# [Work task]
Please give back the listing below word for word and drop any images.

# [Exercise data]
====================

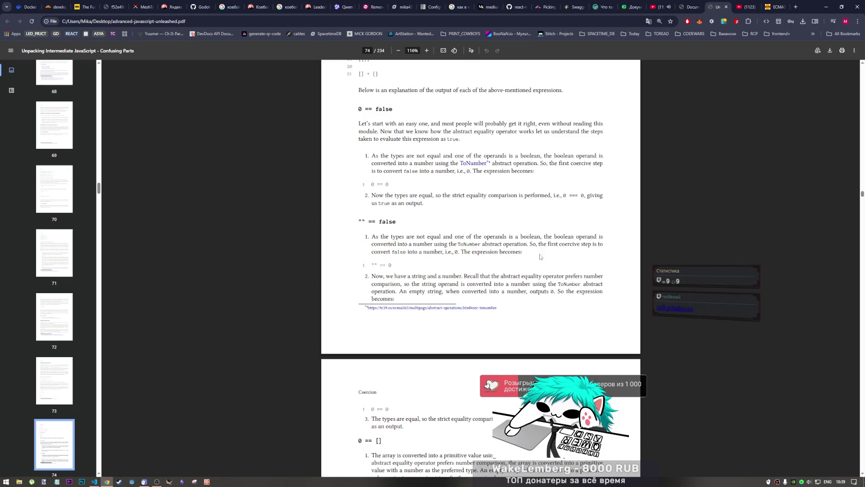
{"action": "left_click", "coordinate": [154, 482]}
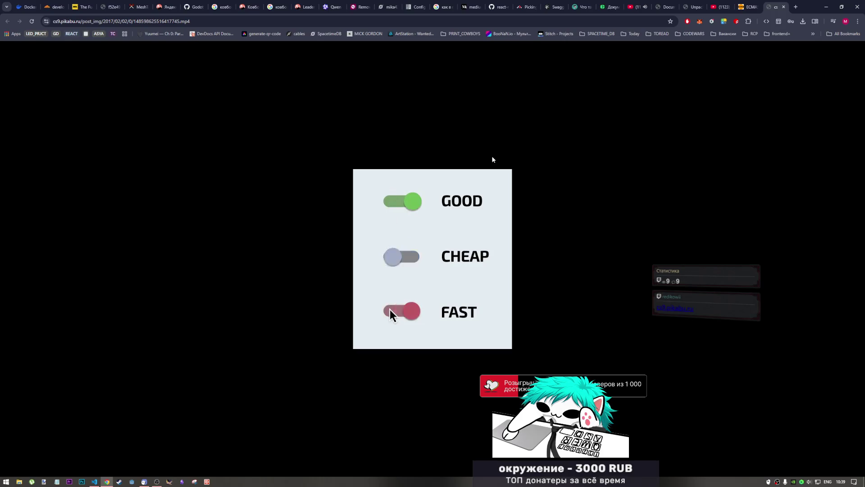
{"action": "mouse_move", "coordinate": [512, 197]}
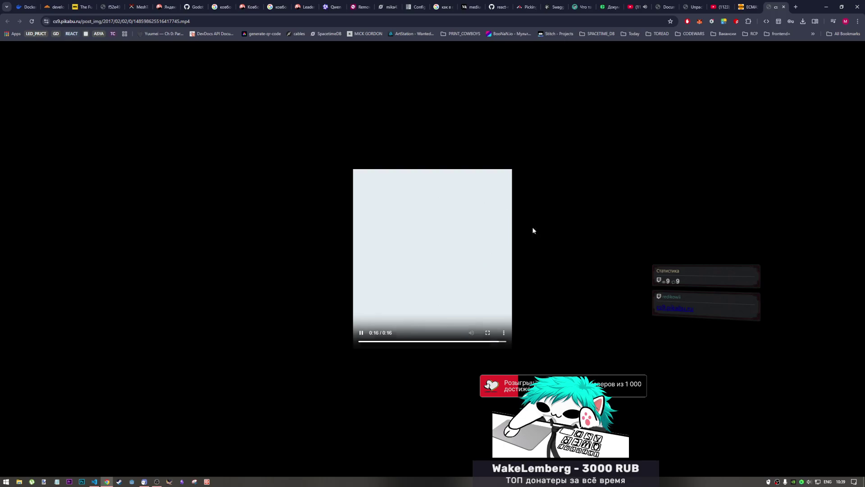
{"action": "left_click", "coordinate": [361, 333]}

====================

# [Your response]
{"action": "left_click", "coordinate": [154, 482]}
{"action": "mouse_move", "coordinate": [512, 197]}
{"action": "left_click", "coordinate": [361, 333]}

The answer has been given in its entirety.